◆ PROBLEM TO SOLVE ◆
Take the data below and copy exactly the lines starting at the one with "209 128 910" and finishing at the one with "787 496 4.42", both included.

Stored items
++++
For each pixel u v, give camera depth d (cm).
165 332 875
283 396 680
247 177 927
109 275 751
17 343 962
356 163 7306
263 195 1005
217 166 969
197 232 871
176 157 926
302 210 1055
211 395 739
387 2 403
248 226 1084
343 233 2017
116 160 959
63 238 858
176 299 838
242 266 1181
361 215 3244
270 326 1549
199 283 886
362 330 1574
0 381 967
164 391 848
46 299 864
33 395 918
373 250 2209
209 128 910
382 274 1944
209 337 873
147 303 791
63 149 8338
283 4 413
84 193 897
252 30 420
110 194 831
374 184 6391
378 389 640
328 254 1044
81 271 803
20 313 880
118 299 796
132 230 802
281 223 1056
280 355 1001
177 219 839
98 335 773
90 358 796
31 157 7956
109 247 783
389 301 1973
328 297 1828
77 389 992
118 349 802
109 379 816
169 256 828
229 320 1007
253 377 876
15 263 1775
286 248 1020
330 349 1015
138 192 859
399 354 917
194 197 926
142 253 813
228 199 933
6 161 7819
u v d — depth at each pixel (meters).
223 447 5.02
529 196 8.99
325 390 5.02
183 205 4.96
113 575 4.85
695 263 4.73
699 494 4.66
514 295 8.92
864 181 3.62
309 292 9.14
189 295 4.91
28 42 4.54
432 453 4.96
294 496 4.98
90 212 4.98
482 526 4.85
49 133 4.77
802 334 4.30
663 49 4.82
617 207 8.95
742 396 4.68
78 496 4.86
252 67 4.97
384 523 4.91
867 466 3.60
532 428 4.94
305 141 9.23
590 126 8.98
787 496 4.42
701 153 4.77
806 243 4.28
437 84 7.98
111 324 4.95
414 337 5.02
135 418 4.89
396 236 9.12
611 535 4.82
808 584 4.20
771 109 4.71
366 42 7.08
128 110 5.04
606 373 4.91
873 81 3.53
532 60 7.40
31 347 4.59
++++
◆ SOLUTION BELOW ◆
209 128 910
382 274 1944
209 337 873
147 303 791
63 149 8338
283 4 413
84 193 897
252 30 420
110 194 831
374 184 6391
378 389 640
328 254 1044
81 271 803
20 313 880
118 299 796
132 230 802
281 223 1056
280 355 1001
177 219 839
98 335 773
90 358 796
31 157 7956
109 247 783
389 301 1973
328 297 1828
77 389 992
118 349 802
109 379 816
169 256 828
229 320 1007
253 377 876
15 263 1775
286 248 1020
330 349 1015
138 192 859
399 354 917
194 197 926
142 253 813
228 199 933
6 161 7819
u v d — depth at each pixel (meters).
223 447 5.02
529 196 8.99
325 390 5.02
183 205 4.96
113 575 4.85
695 263 4.73
699 494 4.66
514 295 8.92
864 181 3.62
309 292 9.14
189 295 4.91
28 42 4.54
432 453 4.96
294 496 4.98
90 212 4.98
482 526 4.85
49 133 4.77
802 334 4.30
663 49 4.82
617 207 8.95
742 396 4.68
78 496 4.86
252 67 4.97
384 523 4.91
867 466 3.60
532 428 4.94
305 141 9.23
590 126 8.98
787 496 4.42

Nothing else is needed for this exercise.